Il a l'air un peu perdu. Kévin a du éluder quelques épisodes.

- ... bref, peu importe, conclus-je.

- Qu'en pensez-vous ?

Il me demande mon avis à présent, c'est la meilleure !

- Bon, je ne vous connais pas et vous m'annoncez en substance que je suis folle.

- Ce n'est pas ce que j'ai dit.

- Non, c'est pire !

Je me tourne vers Kévin et enchaîne :

- Qu'est-ce qui m'a pris de te suivre ? Dire que je croyais qu'on allait faire un truc sympa ensemble...

Je me lève et me dirige vers la sortie.

- Ma chérie, arrête, supplie-t-il.

- « Ma chérie » ? Mais tu te fous de ma gueule ! explosé-je.

- Excuse-moi, ça m'a échappé.

Je reviens vers le psy et me penche au-dessus de son bureau.

- Vous savez qui c'est lui ? demandé-je en désignant Kévin.

- Votre ex compagnon, si j'ai bien compris.

- En effet, sauf qu'avant tout, c'est aussi mon demi-frère, alors, je suis sans doute allumée mais je ne suis pas la seule ici.

Cette fois, le psy a l'air choqué, il demeure la bouche grande ouverte. On ne leur apprend pas à dissimuler leur stupéfaction pendant leur internat en psychiatrie ? Parce que celui-ci est beaucoup trop naturel à mon goût. Son regard va à présent de Kévin à moi, comme s'il suivait un match de ping-pong. Il attend que Kévin confirme ou infirme, il espère certainement la seconde option, j'imagine. Au lieu de quoi, mon ex se renfrogne, il semble envahi par la honte. Alors comme cela il raconte mes faits et gestes en catimini depuis onze ans à ce type qui en échange, me délivre des neuroleptiques. Il aurait mieux fait de commencer par la vérité, notre spécialiste aurait gagné un temps fou !

Kévin a l'air tellement contrit, ça me rappelle une anecdote que ma mère m'avait racontée. Il venait souvent à l'appart quand j'étais ado. Quand je n'étais pas rentrée de cours, il attendait tranquillement mon retour avec elle. Elle l'a toujours très bien accueilli. Un jour de lessive, elle lui a demandé de lui ramener un de mes sweats qui trainait dans ma chambre. Ne le voyant pas revenir, elle l'a rejoint. Ne trouvant pas le sweat, consciencieux, il a entreprit de le chercher partout y compris dans mon tiroir de lingerie. En fait, il l'a ouvert par hasard et s'est senti si mal à l'aise devant ma mère qu'il a fait tomber tous mes strings en voulant le refermer. Le sweat attendait sous le lit. C'est un peu ce qu'il revit aujourd'hui sauf que cette fois, il l'a bien cherché !

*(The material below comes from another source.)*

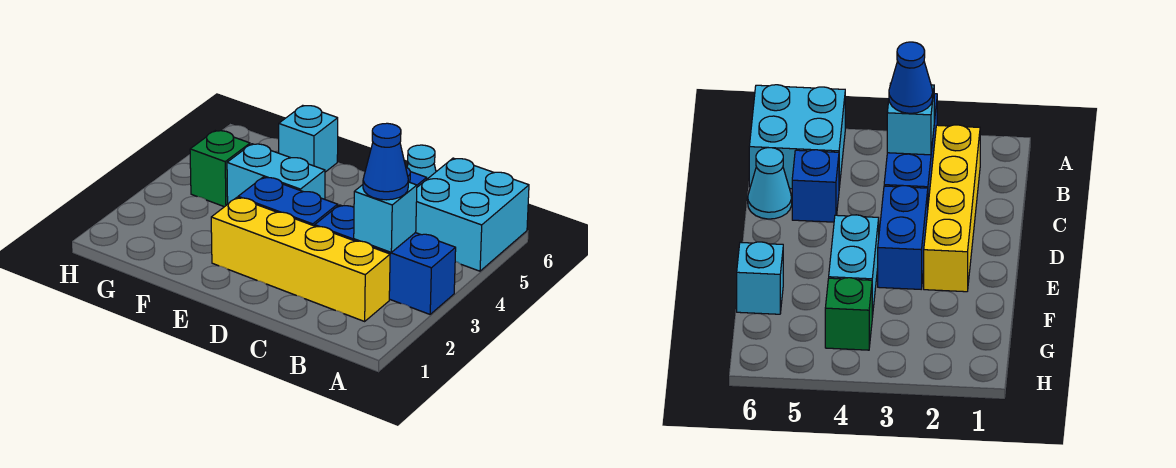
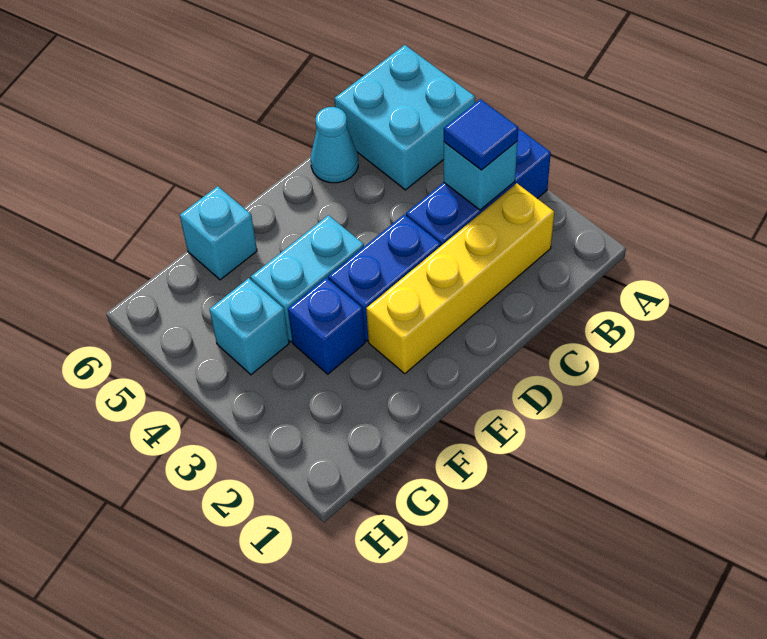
blue cone B3 level 3 -> blue tile B3 level 3
blue brick C5 level 1 -> blue brick F3 level 1
green brick G4 level 1 -> cyan brick G4 level 1

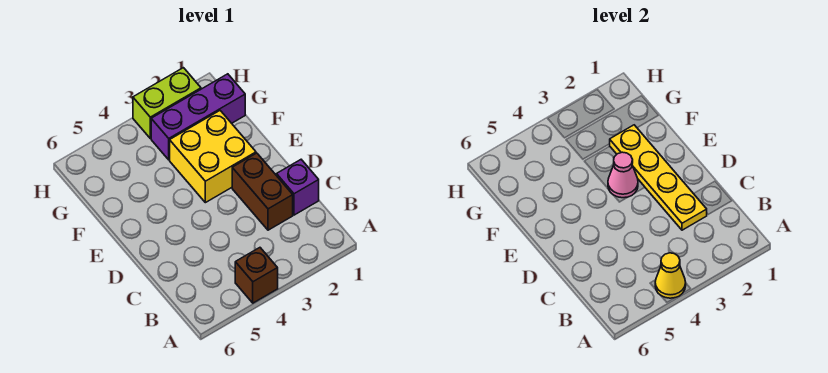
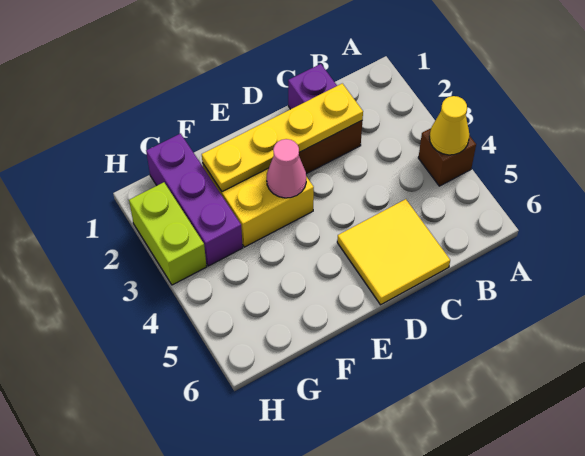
none -> yellow tile C5:D6 level 1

- Attends mon trésor... me rappelle-t-il comme que franchis déjà la porte.

Il s'excuse auprès du psychiatre du dérangement, incapable de regarder plus haut que ses richelieus Scarosso. Puis il bondit de son siège et quitte le cabinet presque en courant pour me rejoindre.

- Monsieur, votre carte vitale ! rappelle la voix du psy.

En vain. On est déjà sur le trottoir.

- Moi aussi je suis un grand malade, m'avoue-t-il d'un air abattu.

Pour une fois, il semble sincère, j'ai presque envie de le serrer contre moi pour le réconforter. Mais non. Il me semble trop tôt pour un quelconque rapprochement physique avec lui. Profitant du grand air pollué de l'avenue, je m'allume une clope. Kévin la ressort de directement ma bouche et en inspire une grande bouffée. Quand il a besoin de nicotine, c'est qu'il va vraiment mal...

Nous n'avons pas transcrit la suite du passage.